Translocal discourses on Islamic reform. The Idaw þAli during French colonial expansion, 1830-1935

Britta Frede

This project examines the Islamic reform discourses of the Idaw 'Ali during the period of the French colonial establishment, taking a social-historical perspective. A key focus is the interaction between Islamic reform thinkers and social practice, where knowledge and authority play a significant role. How can Islamic reform be implemented politically in a segmentarian society? The project seeks to answer these questions by analysing 19th century popular sources in the Western region of the Sahara-Sahel.

Modern Tuareg Migrations

Dr. Baz Lecocq

The project deals with the present-day migrations of the Tuareg people from
Mali and Niger. Since the droughts of the 1970s and 1980s and the rebellions of the 1990s, migration as refugees or as migrant labourers has become an integral part of the Tuareg way of life. Long-distance trade, a time-honoured Tuareg occupation, was modernized during that period and extended in range. Although most drought and war refugees remained close to home, both economic migration and trade extend far beyond the Tuareg lands to the coastal cities of West Africa and the Maghreb, or the Arab peninsula. This research aims to describe the social and cultural transformation and adaptation of Tuareg society in these newly-inhabited spaces, as well as the consequences of such change for the communities at home. A further question will be how internal and external relations are shaped in the context of the wider West African and Maghrebin diaspora. How and to what extent the 'traditional' Tuareg pastoral nomadic identity influences modern migrations, and how far they consequently differ from those of their sedentary neighbours remains to be seen.

project publications

Appropriation of space and dynamics of relationships: Senegalese in Morocco and Mauritania

Dr. Laurence Marfaing

The main focus of this research project is the constitution of translocal social spaces between Senegal, Mauritania and Morocco by Senegalese traders, pilgrims and craftsmen during the 20th century.
Recent research conducted on translocality shows how economic, social, and cultural spaces are created by transborder contacts. This project attempts to view the process from the perspective of Senegalese agents.

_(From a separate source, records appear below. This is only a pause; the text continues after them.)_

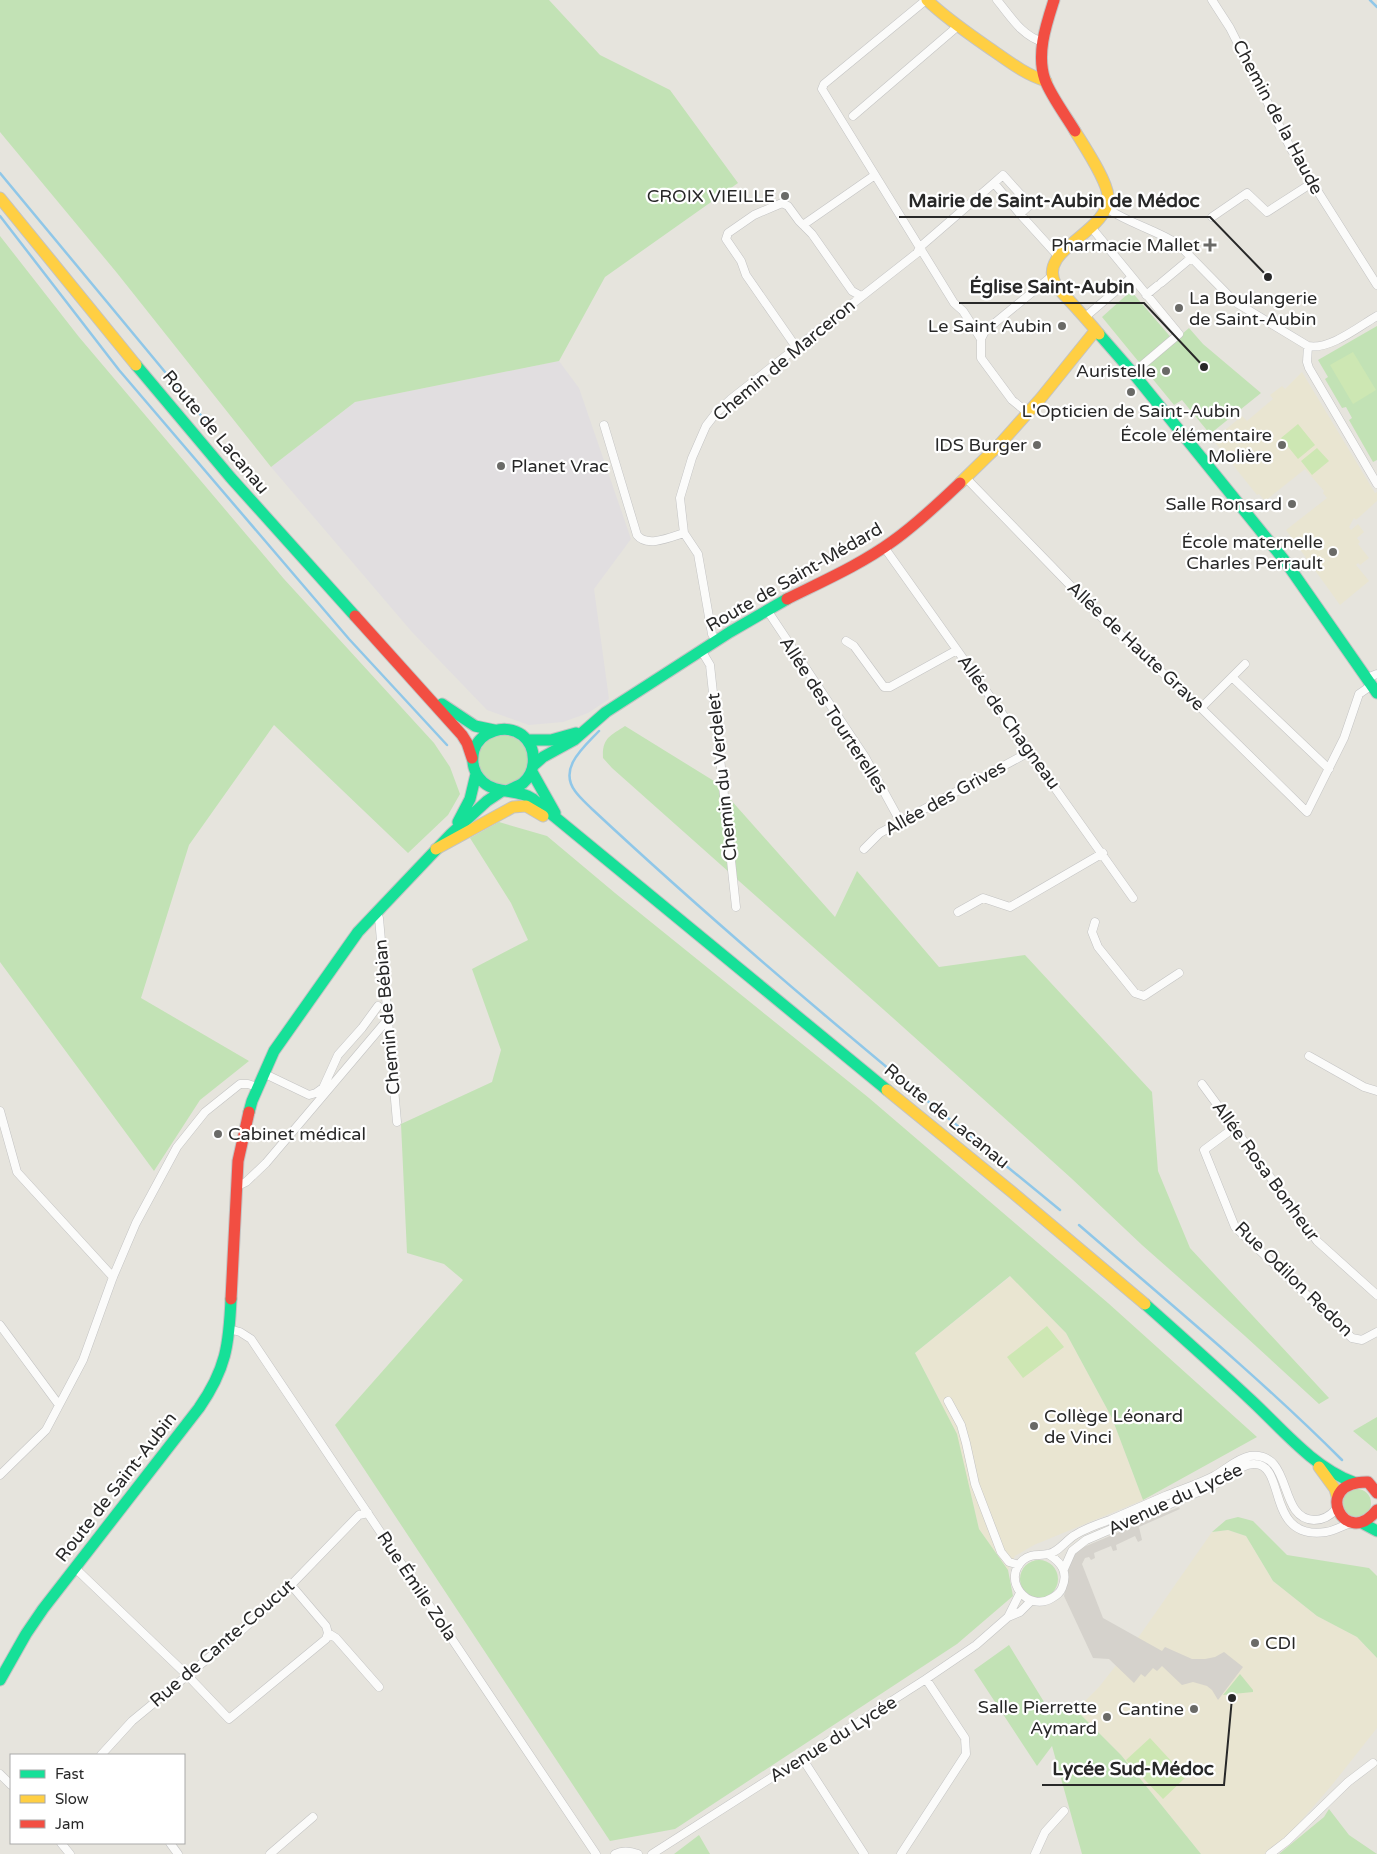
<svg xmlns="http://www.w3.org/2000/svg" width="1377" height="1854" viewBox="0 0 1377 1854" font-family="'Varela Round',sans-serif">
	<style>
		.industrial { fill: #e1dee0 }
		.education { fill: #e9e5d1 }
		.green { fill: #c2e2b5 }
		.pitch { fill: #cde7b3 }
		.plaza { fill: #d5d2cc }
		.lines { fill: none; stroke-linecap: round; stroke-linejoin: round }
		.stream { stroke: #90c7e8; stroke-width: 2.5 }
		.street-casing { stroke: #c3c3c3; stroke-width: 9 }
		.fast-casing { stroke: #c3c3c3; stroke-width: 13 }
		.slow-casing { stroke: #c3c3c3; stroke-width: 13 }
		.jam-casing { stroke: #c3c3c3; stroke-width: 13 }
		.street { stroke: #fbfbfa; stroke-width: 8 }
		.fast { stroke: #16e098; stroke-width: 11 }
		.slow { stroke: #ffcf43; stroke-width: 11 }
		.jam { stroke: #f24e42; stroke-width: 11 }
		.poi-dot { fill: #6a6a67; stroke: #fff; stroke-width: 2 }
		.labels { text-anchor: middle; dominant-baseline: central; stroke-width: 4.5; stroke-linejoin: round; paint-order: stroke }
		.street-label { font-size: 18px; fill: #282828; stroke: #fff }
		.poi-label { font-size: 18px; fill: #282828; stroke: #fff; text-anchor: end }
		.leader { fill: none; stroke: #282828; stroke-width: 2 }
		.callout-dot { fill: #282828; stroke: #fff; stroke-width: 2 }
		.callout-label { font-size: 19px; text-anchor: middle; font-weight: bold; fill: #282828; stroke: #fff; stroke-width: 4.5; stroke-linejoin: round; paint-order: stroke }
	</style>
	<rect width="100%" height="100%" fill="#e6e4dd"/>
	<path class="industrial" d="M559,361L579,388L631,539L594,589L609,699L588,713L563,722L529,725L487,710L412,632L271,467L355,402Z"/>
	<path class="education" d="M1302,372L1375,493L1377,492V501L1356,520L1354,518L1349,527L1351,530L1358,524L1364,532L1357,538L1360,542L1358,544L1369,558L1360,565L1358,563L1356,565L1369,581L1340,605L1286,530L1327,498L1323,493L1324,491L1305,469L1265,501L1259,494L1257,495L1213,440L1242,416L1247,421L1273,399L1270,395L1282,386L1285,389Z
		M1011,1276L1066,1333L1112,1418L1143,1500L1034,1545L1015,1556L1008,1570L979,1529L957,1434L915,1353Z
		M1228,1530L1246,1536L1273,1581L1317,1616L1357,1637L1377,1658V1728L1332,1785L1287,1837L1264,1854H1201L1121,1755L1076,1710L1099,1687L1140,1635L1212,1532Z"/>
	<path class="green" d="M0,0H549L600,55L670,90L738,183L605,277L559,361L355,402L271,467L117,273L0,132Z
		M0,236L79,337L284,579L434,743L450,767L460,794L448,815L408,853L274,725L189,845L141,998L249,1061L200,1100L154,1171L0,962Z
		M1131,291L1174,341L1189,328L1203,344L1261,393L1210,434L1182,400L1174,405L1102,317Z
		M1377,326V460L1373,462L1349,420L1352,418L1346,407L1342,408L1325,379L1328,377L1318,360Z
		M625,726L714,781L835,917L857,871L939,967L1025,955L1152,1092L1158,1171L1190,1248L1329,1398L1319,1404L1245,1336L1142,1245L1071,1178L893,1018L612,768L603,758C602,738 610,736 625,726Z
		M478 760a25 25 0 1 1 50 0a25 25 0 1 1-50 0Z
		M499,822L547,836L615,893L869,1098L1108,1303L1257,1437L1143,1500L1112,1418L1066,1333L1010,1276L915,1353L957,1434L979,1529L1008,1570L1013,1596L957,1644L675,1829L610,1841L335,1425L463,1280L444,1264L407,1253L401,1124L492,1082L501,1050L472,969L528,940L511,903L470,838Z
		M1377,1417V1451L1353,1431Z
		M1343 1503a14 14 0 1 1 28 0a14 14 0 1 1-28 0Z
		M1238,1517L1253,1521L1287,1555L1369,1568L1377,1576V1658L1357,1637L1317,1616L1273,1581L1246,1536L1228,1530L1212,1532L1226,1520Z
		M1020 1579a19 19 0 1 1 38 0a19 19 0 1 1-38 0Z
		M1009,1645L1049,1710H1076L1121,1755L1201,1854H1082L1052,1746L1037,1766L974,1670Z
		M1240,1674L1253,1690V1692L1223,1695Z
		M1329,1809L1349,1835L1377,1854H1279L1324,1817Z
		M699,1835L710,1854H674Z"/>
	<path class="pitch" d="M1353,352L1376,390L1353,404L1330,365Z
		M1298,424L1315,445L1298,459L1281,438Z
		M1317,448L1329,461L1312,475L1301,461Z
		M1047,1326L1064,1347L1023,1378L1007,1357Z
		M1150,1738L1186,1777L1163,1799L1126,1760Z"/>
	<path class="plaza" d="M1179,1507L1180,1509L1139,1527L1142,1540L1138,1542L1135,1536L1116,1545L1117,1550L1113,1551L1111,1546L1094,1553L1095,1558L1091,1560L1089,1557L1085,1558L1082,1564L1103,1618L1162,1651L1165,1647L1192,1659H1205L1215,1657L1224,1652L1243,1667L1218,1700L1212,1690L1207,1686L1193,1682L1182,1685L1162,1666L1157,1671L1153,1668L1145,1677L1141,1674L1134,1683L1109,1659L1093,1658L1064,1596L1067,1583L1068,1567L1072,1557L1079,1549Z"/>
	<g class="lines">
		<path class="stream" d="M1370,0L1377,7
			M0,173L209,425
			M0,216L119,370L349,639L447,745
			M599,731C584,747 558,768 575,791C580,798 586,803 592,809C742,949 901,1080 1060,1210
			M1079,1225C1168,1302 1259,1377 1342,1460"/>
		<defs>
			<path id="street" d="M926,0L824,84L822,89L954,303L963,311L981,339V358L1012,400L1028,413
				M997,0C1011,17 1022,36 1043,42
				M1212,0L1230,28L1291,149L1377,285
				M853,116L958,26
				M1108,209C1130,224 1157,230 1179,245L1235,302L1308,346C1330,350 1358,327 1377,316
				M1020,214L1058,256
				M1212,217L1247,193L1267,212L1312,183
				M803,225L875,175
				M1091,227L1179,334L1133,373
				M1161,283L1191,258
				M1146,295L1157,286
				M1084,318L1132,277
				M981,339L985,331L1052,276
				M1308,346L1307,362L1309,368L1377,484
				M796,347L746,275L741,261L726,239L728,233L754,215L782,203L788,206L799,221L812,234L852,291L861,296
				M604,425L637,535C647,548 671,537 684,533
				M966,478L1098,614L1201,708L1307,812L1344,738L1359,694L1372,685
				M884,547L1133,898
				M767,610L865,757L900,821
				M716,641L712,634L698,554L684,533L680,498L692,458L706,426L716,413L731,399L917,253L920,247L994,183L1003,175L1030,205L1020,214L994,183
				M846,641L854,646L884,687H890L957,650
				M701,650L710,665L736,907
				M1232,677L1329,769
				M1367,678L1377,674
				M1201,708L1245,664
				M864,849L880,833L1031,751
				M958,912L983,898L1010,907L1103,853
				M375,913L379,918L397,1122
				M1095,922L1092,932L1098,947L1135,993L1144,996L1179,973
				M1309,1056L1364,1087L1377,1091
				M263,1073L309,1095L316,1093L323,1088L338,1055L362,1028L378,1006
				M1202,1084L1317,1241L1377,1295
				M0,1111L17,1172L113,1277
				M1235,1127L1204,1150L1235,1227L1352,1338L1362,1340L1377,1332
				M236,1187L246,1182L266,1163L388,1019
				M0,1325L59,1405
				M229,1329L240,1332L251,1339L596,1854
				M948,1401L961,1425L966,1443L975,1484L1001,1552L1009,1562L1019,1565
				M0,1475L46,1430L83,1360L113,1277L136,1223L177,1147L205,1112L240,1084H248L257,1087
				M1048,1554C1061,1562 1069,1572 1062,1588C1060,1593 1057,1595 1052,1598C1028,1613 1001,1580 1023,1560C1031,1553 1039,1556 1048,1554C1059,1552 1066,1540 1075,1535C1086,1528 1098,1524 1110,1520C1128,1512 1147,1504 1165,1496C1182,1489 1199,1484 1214,1476C1225,1470 1238,1458 1250,1456C1294,1451 1277,1519 1314,1520C1323,1520 1331,1515 1336,1509
				M75,1568L188,1676L229,1719L326,1639L328,1633L326,1626L291,1585
				M1064,1569L1072,1551L1086,1540C1116,1527 1146,1514 1177,1501C1190,1495 1205,1490 1218,1483C1229,1477 1242,1463 1255,1464C1287,1465 1265,1541 1326,1532C1334,1531 1342,1526 1351,1523
				M1008,1617L1020,1593
				M328,1633L336,1638L379,1687
				M101,1755L132,1721L240,1632L291,1585L359,1515L368,1513
				M802,1758L864,1854
				M0,1774L11,1785
				M61,1843L70,1854
				M170,1843L178,1854
				M270,1854L313,1817
				M615,1854C623,1850 630,1851 638,1854
				M652,1854L926,1679L976,1645L1008,1617L1020,1612L1031,1601
				M901,1854L966,1754L965,1738L926,1679
				M1035,1854L1045,1832L1064,1811
				M1270,1854L1287,1841L1348,1782L1373,1763"/>
			<path id="fast" d="M1099,334L1133,373L1285,561L1377,693
				M136,365L231,478L355,616
				M442,704L475,726L494,730
				M527,740H551L576,733
				M534,765L543,757L574,740L606,712L730,632L787,599
				M532,772L555,813
				M509,790C513,788 519,786 523,783C537,771 537,747 522,735C506,723 480,731 474,750C471,762 474,774 483,782C497,795 518,788 533,799L887,1090
				M458,822L470,799L476,774
				M249,1112L252,1101L274,1051L358,932L451,834L487,801L502,791
				M1145,1304C1181,1336 1217,1368 1252,1401C1283,1430 1313,1467 1353,1482
				M1362,1523L1377,1531
				M0,1680L26,1634L43,1609L199,1408C226,1369 229,1345 231,1299"/>
			<path id="slow" d="M927,0C948,20 972,36 995,52C1012,64 1027,75 1046,81
				M1075,131C1084,146 1107,180 1108,196C1110,233 1035,249 1056,285C1059,290 1064,295 1068,299C1079,311 1089,322 1099,334
				M0,198L136,365
				M960,483L1000,444L1041,398L1095,331
				M436,849L513,807L526,806L543,816
				M887,1090L1012,1192L1145,1304
				M1319,1467L1335,1489L1337,1496"/>
			<path id="jam" d="M1054,0C1046,25 1036,54 1045,80C1051,96 1066,116 1075,131
				M787,599C823,581 860,565 893,541C917,524 939,503 960,483
				M355,616L462,735L467,743L472,758
				M231,1299L238,1161L249,1112
				M1377,1493L1368,1482C1310,1481 1345,1551 1377,1510"/>
		</defs>
		<use href="#street" class="street-casing"/>
		<use href="#fast" class="fast-casing"/>
		<use href="#slow" class="slow-casing"/>
		<use href="#jam" class="jam-casing"/>
		<use href="#street" class="street"/>
		<use href="#fast" class="fast"/>
		<use href="#slow" class="slow"/>
		<use href="#jam" class="jam"/>
	</g>
	<g class="poi-dot">
		<circle cx="785" cy="196" r="5"/>
		<path d="M1207.5 237.5h5v5h5v5h-5v5h-5v-5h-5v-5h5z"/>
		<circle cx="1179" cy="308" r="5"/>
		<circle cx="1062" cy="326" r="5"/>
		<circle cx="1166" cy="371" r="5"/>
		<circle cx="1131" cy="392" r="5"/>
		<circle cx="1037" cy="445" r="5"/>
		<circle cx="1282" cy="445" r="5"/>
		<circle cx="501" cy="466" r="5"/>
		<circle cx="1292" cy="504" r="5"/>
		<circle cx="1333" cy="552" r="5"/>
		<circle cx="218" cy="1134" r="5"/>
		<circle cx="1034" cy="1426" r="5"/>
		<circle cx="1255" cy="1643" r="5"/>
		<circle cx="1194" cy="1709" r="5"/>
		<circle cx="1107" cy="1717" r="5"/>
	</g>
	<g class="labels">
		<g class="street-label">
			<text transform="translate(1278 117) rotate(62)">Chemin de la Haude</text>
			<text transform="translate(784 360) rotate(-40)">Chemin de Marceron</text>
			<text transform="translate(216 432) rotate(50)">Route de Lacanau</text>
			<text transform="translate(794 577) rotate(-30)">Route de Saint-Médard</text>
			<text transform="translate(1136 646) rotate(43)">Allée de Haute Grave</text>
			<text transform="translate(834 715) rotate(57)">Allée des Tourterelles</text>
			<text transform="translate(1009 722) rotate(54)">Allée de Chagneau</text>
			<text transform="translate(722 777) rotate(-96)">Chemin du Verdelet</text>
			<text transform="translate(945 798) rotate(-29)">Allée des Grives</text>
			<text transform="translate(387 1017) rotate(-95)">Chemin de Bébian</text>
			<text transform="translate(947 1116) rotate(39)">Route de Lacanau</text>
			<text transform="translate(1266 1171) rotate(54)">Allée Rosa Bonheur</text>
			<text transform="translate(1294 1279) rotate(44)">Rue Odilon Redon</text>
			<text transform="translate(116 1487) rotate(-52)">Route de Saint-Aubin</text>
			<text transform="translate(1175 1499) rotate(-25)">Avenue du Lycée</text>
			<text transform="translate(417 1586) rotate(56)">Rue Émile Zola</text>
			<text transform="translate(222 1643) rotate(-41)">Rue de Cante-Coucut</text>
			<text transform="translate(833 1739) rotate(-32)">Avenue du Lycée</text>
		</g>
		<g class="poi-label">
			<text x="775" y="196">CROIX VIEILLE</text>
			<text x="1200" y="245">Pharmacie Mallet</text>
			<text x="1189" y="298" text-anchor="start">La Boulangerie<tspan x="1189" dy="21">de Saint-Aubin</tspan></text>
			<text x="1052" y="326">Le Saint Aubin</text>
			<text x="1156" y="371">Auristelle</text>
			<text x="1131" y="411" text-anchor="middle">L'Opticien de Saint-Aubin</text>
			<text x="1272" y="435">École élémentaire<tspan x="1272" dy="21">Molière</tspan></text>
			<text x="1027" y="445">lDS Burger</text>
			<text x="511" y="466" text-anchor="start">Planet Vrac</text>
			<text x="1282" y="504">Salle Ronsard</text>
			<text x="1323" y="542">École maternelle<tspan x="1323" dy="21">Charles Perrault</tspan></text>
			<text x="228" y="1134" text-anchor="start">Cabinet médical</text>
			<text x="1044" y="1416" text-anchor="start">Collège Léonard<tspan x="1044" dy="21">de Vinci</tspan></text>
			<text x="1265" y="1643" text-anchor="start">CDI</text>
			<text x="1097" y="1707">Salle Pierrette<tspan x="1097" dy="21">Aymard</tspan></text>
			<text x="1184" y="1709">Cantine</text>
		</g>
	</g>
	<path class="leader" d="M1268 277L1210 217H899M1204 367L1144 303H959M1232 1698L1224 1785H1042"/>
	<g class="callout-dot">
		<circle cx="1268" cy="277" r="5"/>
		<circle cx="1204" cy="367" r="5"/>
		<circle cx="1232" cy="1698" r="5"/>
	</g>
	<g class="callout-label">
		<text x="1054" y="207">Mairie de Saint-Aubin de Médoc</text>
		<text x="1052" y="293">Église Saint-Aubin</text>
		<text x="1133" y="1775">Lycée Sud-Médoc</text>
	</g>
	<rect x="10" y="1754" width="175" height="90" fill="#ffffff" stroke="#a9a9a9"/>
	<rect x="20" y="1770" width="25" height="8" fill="#16e098" stroke="#a9a9a9"/>
	<text x="55" y="1779" font-size="15" fill="#282828">Fast</text>
	<rect x="20" y="1795" width="25" height="8" fill="#ffcf43" stroke="#a9a9a9"/>
	<text x="55" y="1804" font-size="15" fill="#282828">Slow</text>
	<rect x="20" y="1820" width="25" height="8" fill="#f24e42" stroke="#a9a9a9"/>
	<text x="55" y="1829" font-size="15" fill="#282828">Jam</text>
</svg>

The primary concern is the relevance of sociability to the constitution, reinforcement and dissolution of these translocal spaces.
Sociability in this context refers to different forms of interaction produced by both a sense of togetherness and of resentment, the origins of which lie in the memories of slavery and the role played by sub-Saharan Africans at the time of the French colonial conquest of Morocco and Mauritania in the 20th century.